Desde la ventana de la cocina de la residencia
universitaria podía apreciarse la menuda imagen de un hombre hurgando entre las
bolsas del contenedor de la basura.
La cara de Héctor se confundía entre los sacos de
plástico y los residuos que cada estudiante deja cada día, la mayoría de ellos
comida sin caducar, como los tres yogures que ya
había conseguido.
A la misma hora, siempre puntual y con la misma
parsimonia, intentando hacer el menor ruido posible para no incomodar, como si
lo hace el hambre que todos los días lo obliga a buscar qué comer entre los
contenedores de la basura, Héctor acude a buscar para darle de comer a los
suyos.
Paradójico
cuando un estudio de la Federación Española de Hostelería y Restauración (FEHR)

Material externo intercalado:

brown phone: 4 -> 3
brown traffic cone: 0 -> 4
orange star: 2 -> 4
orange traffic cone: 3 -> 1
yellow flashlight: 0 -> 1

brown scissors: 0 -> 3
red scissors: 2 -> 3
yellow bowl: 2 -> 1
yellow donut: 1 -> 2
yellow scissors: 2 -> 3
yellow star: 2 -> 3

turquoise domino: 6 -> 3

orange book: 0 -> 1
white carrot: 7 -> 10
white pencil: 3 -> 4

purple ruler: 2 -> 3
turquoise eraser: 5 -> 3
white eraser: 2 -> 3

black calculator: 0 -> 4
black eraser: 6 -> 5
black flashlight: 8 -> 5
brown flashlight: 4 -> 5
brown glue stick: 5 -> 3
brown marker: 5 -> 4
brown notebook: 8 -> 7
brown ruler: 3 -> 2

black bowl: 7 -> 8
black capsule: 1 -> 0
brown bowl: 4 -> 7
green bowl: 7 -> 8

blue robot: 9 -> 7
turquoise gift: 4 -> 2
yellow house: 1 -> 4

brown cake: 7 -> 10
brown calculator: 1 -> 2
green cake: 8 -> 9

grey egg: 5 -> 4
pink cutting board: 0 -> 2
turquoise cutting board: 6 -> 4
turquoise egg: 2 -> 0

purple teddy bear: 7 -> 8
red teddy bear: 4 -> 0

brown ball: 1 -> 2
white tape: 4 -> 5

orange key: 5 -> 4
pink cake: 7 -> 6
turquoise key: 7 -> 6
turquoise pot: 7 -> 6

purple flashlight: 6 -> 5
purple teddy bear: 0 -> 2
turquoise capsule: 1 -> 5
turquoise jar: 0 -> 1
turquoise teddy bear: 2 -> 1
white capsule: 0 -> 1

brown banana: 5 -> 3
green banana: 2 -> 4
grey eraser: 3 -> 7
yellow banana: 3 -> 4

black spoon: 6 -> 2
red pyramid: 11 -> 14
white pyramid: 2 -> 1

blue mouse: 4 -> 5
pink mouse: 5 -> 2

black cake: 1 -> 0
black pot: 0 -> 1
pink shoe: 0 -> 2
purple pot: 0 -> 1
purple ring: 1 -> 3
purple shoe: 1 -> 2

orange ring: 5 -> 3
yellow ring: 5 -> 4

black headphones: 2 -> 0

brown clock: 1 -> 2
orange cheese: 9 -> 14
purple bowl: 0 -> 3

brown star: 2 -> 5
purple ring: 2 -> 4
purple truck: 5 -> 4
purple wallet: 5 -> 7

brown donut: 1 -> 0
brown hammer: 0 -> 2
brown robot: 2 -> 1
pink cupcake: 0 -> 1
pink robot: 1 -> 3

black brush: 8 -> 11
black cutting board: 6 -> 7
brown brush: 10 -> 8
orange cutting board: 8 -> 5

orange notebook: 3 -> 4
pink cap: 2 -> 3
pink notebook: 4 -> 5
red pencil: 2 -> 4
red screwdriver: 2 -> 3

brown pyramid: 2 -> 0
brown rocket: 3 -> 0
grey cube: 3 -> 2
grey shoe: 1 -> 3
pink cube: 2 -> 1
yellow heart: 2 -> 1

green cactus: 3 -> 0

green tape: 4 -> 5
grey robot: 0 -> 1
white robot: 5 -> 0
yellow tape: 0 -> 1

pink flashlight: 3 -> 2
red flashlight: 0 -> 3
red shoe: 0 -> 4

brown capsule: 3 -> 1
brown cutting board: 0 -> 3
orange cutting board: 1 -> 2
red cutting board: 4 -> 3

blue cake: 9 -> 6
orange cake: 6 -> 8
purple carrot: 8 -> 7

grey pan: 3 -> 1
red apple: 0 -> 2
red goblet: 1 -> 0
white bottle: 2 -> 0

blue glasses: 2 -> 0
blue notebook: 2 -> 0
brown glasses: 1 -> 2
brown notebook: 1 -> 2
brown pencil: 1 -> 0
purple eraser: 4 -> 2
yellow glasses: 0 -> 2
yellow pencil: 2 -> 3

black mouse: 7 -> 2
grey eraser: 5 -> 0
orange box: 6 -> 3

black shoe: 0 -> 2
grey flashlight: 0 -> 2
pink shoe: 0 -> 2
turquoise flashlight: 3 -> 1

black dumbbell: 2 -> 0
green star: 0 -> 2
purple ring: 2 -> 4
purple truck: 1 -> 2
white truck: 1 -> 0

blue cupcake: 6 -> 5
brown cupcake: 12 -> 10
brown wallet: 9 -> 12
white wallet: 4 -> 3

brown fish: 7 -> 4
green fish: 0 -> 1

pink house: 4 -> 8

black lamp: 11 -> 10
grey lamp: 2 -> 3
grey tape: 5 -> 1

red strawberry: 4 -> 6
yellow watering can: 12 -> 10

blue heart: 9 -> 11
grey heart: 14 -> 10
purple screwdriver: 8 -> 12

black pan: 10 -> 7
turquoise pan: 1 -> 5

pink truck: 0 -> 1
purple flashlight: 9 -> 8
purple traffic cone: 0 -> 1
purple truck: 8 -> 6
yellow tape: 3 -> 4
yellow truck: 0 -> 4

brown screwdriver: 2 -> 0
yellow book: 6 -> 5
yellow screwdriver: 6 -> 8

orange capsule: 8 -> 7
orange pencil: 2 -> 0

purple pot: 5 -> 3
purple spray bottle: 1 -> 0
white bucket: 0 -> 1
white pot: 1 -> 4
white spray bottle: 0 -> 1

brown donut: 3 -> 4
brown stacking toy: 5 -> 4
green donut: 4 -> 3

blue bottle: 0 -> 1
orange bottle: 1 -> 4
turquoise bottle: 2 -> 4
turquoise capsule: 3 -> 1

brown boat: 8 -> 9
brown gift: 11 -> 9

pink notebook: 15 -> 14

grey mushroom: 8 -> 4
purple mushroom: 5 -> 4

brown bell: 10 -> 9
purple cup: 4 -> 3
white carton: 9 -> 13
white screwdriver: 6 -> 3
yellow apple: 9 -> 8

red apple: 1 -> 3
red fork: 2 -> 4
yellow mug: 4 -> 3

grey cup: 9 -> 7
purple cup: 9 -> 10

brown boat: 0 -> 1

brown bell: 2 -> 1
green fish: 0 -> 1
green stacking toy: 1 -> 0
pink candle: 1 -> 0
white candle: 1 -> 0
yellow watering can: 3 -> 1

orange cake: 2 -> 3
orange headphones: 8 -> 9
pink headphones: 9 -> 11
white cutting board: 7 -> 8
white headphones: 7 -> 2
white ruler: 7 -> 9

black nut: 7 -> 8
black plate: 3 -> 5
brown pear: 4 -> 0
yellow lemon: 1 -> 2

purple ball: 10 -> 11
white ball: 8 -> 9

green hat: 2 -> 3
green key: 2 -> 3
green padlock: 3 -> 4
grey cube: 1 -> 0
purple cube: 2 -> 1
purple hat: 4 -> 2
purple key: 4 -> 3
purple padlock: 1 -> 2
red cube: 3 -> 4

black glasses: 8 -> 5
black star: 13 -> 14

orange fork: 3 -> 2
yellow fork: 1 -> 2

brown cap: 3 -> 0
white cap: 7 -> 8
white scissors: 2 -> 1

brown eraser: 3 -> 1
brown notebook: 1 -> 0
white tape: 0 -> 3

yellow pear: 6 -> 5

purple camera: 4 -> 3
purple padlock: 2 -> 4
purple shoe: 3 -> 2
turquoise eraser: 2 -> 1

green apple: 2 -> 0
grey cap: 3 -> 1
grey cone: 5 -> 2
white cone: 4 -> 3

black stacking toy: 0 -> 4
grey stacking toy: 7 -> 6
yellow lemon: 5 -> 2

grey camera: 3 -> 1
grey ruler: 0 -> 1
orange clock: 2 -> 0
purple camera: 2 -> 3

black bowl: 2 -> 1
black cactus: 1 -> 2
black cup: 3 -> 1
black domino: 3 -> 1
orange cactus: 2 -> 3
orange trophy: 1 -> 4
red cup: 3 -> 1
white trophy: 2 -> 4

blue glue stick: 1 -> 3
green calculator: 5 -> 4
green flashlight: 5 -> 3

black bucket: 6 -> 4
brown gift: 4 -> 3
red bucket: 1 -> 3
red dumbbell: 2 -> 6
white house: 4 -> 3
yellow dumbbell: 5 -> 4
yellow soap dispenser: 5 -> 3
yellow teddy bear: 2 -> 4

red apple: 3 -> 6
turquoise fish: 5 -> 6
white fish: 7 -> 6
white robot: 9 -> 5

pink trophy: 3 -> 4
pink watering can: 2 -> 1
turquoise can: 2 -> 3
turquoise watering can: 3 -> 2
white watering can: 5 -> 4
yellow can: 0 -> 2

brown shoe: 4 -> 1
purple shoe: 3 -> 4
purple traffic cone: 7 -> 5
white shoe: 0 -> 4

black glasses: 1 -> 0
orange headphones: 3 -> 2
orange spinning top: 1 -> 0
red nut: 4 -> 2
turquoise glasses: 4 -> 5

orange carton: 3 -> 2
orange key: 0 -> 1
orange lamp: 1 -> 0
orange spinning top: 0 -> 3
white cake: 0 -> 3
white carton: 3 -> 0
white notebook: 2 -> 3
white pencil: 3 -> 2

demuestra que los restaurantes españoles amontonan al año más de 63 mil
toneladas de comida.
Son 255 millones de euros que se tiran a la basura.
Ni hablar del desperdicio en los hogares, 163
kilogramos por ciudadano, la cifra espanta, más cuando el vecino
puede que no tenga nada en la nevera, si es que todavía le queda nevera.
Y hay quienes siguen pidiendo para “acabar” con la
pobreza en África, cuando aquí visita al de al lado o a nosotros mismos.